Two diseases that usually hit children hard in the winter — pediatric flu and RSV — are practically nonexistent this year because of the COVID-19 pandemic, a leading Utah pediatrician says.
The bad news: Both could come back with a vengeance next year.
At Intermountain Primary Children’s Hospital, doctors have not hospitalized any children with RSV this season — and only one child in Utah has been hospitalized with the flu, said Dr. Andrew Pavia, director of epidemiology at Primary Children’s and chief of pediatric infectious diseases at University of Utah Health.
Most years, Pavia said, 80 children a week would be admitted to Primary Children’s with RSV, with a third of them needing to go into the intensive care unit.
As for the flu, Pavia said, the federal Centers for Disease Control and Prevention has reported about 1,400 cases of pediatric flu nationwide — when, in an average year, “that number would be in the 500,000 range,” he said.

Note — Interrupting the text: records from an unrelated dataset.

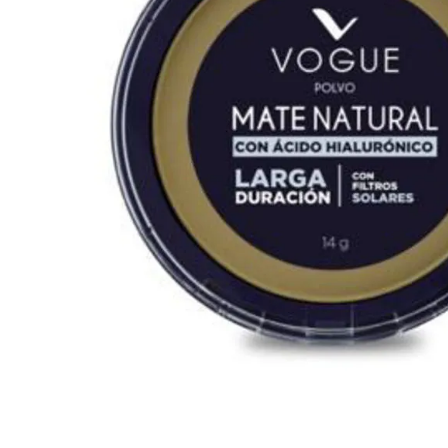
Cuidado Per
Cuidado de l
Higiene per
Higiene Buc
Cuidado Cap
Protección 
Incontinenci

“We’re seeing something that I have never seen in the last 35 years,” Pavia said Monday during Intermountain Healthcare’s weekly community coronavirus briefing on Facebook Live. “It’s really, truly, one of the good side effects, if you will, of the COVID-19 pandemic.”
Some of the decline in the flu may be credited to COVID-19 travel restrictions, Pavia said, since flu strains are usually carried by people traveling from other countries. Pavia added that masks, hand-washing and social distancing are known to dampen the spread of the flu — and taking those public health measures for COVID-19 is “a natural experiment where we’re controlling [the flu] really dramatically,” Pavia said.
The drop in RSV, which stands for respiratory syncytial virus, “is somewhat more perplexing,” Pavia said. A major symptom of RSV is a runny nose, and nasal secretions are a prime way the virus spreads — so masks and hand-washing are likely limiting how much those secretions get around.
Kids under age 3, who are most susceptible to RSV, are not congregating as much during the pandemic, with fewer play dates and day care visits, Pavia said. He also noted that older siblings who are learning online or having fewer in-person school days aren’t bringing as many viruses home.
All that explains why RSV numbers would drop, Pavia said, but not why “it’s practically zero across the nation.”
One theory experts are discussing, though there’s not a lot of evidence to support it yet, Pavia said, “is that viruses interfere with each other. And when one virus dominates the jungle, it forces all the other animals out, essentially. … Viruses have these weird interplays that we don’t fully understand.”
Those low rates of flu and RSV aren’t likely to last into next year, Pavia said.
“It’s very likely that when both flu and RSV have been away for a while, you’ll have more people fully susceptible to it,” Pavia said. “So when it arrives, it spreads more dramatically and we see more severe disease.”
Flu rates tend to oscillate, Pavia said, with a mild year often followed by a severe one. RSV, on the other hand, “depends a lot on, every year, having a new crop of babies who are completely susceptible to RSV. In Utah, that’s another 50,000 good hosts for the virus to attack. This year, we’re going to have a whole year of infants who never saw RSV. So next year, we’ll have twice as many naive infants who are susceptible to it.”
Doctors in Western Australia, Pavia said, noticed that RSV was largely absent there in June and July — when it’s winter in the southern hemisphere — while the country brought its COVID-19 spread under control. Recently, as COVID-19 restrictions have been loosened there, doctors saw a huge surge of RSV during the Australian summer.
“RSV’s going to do something really strange when it comes back,” Pavia said. “We really can’t predict it very well. Our gut feeling is that it will come roaring back, and we’ll have a bad RSV year when it does return.”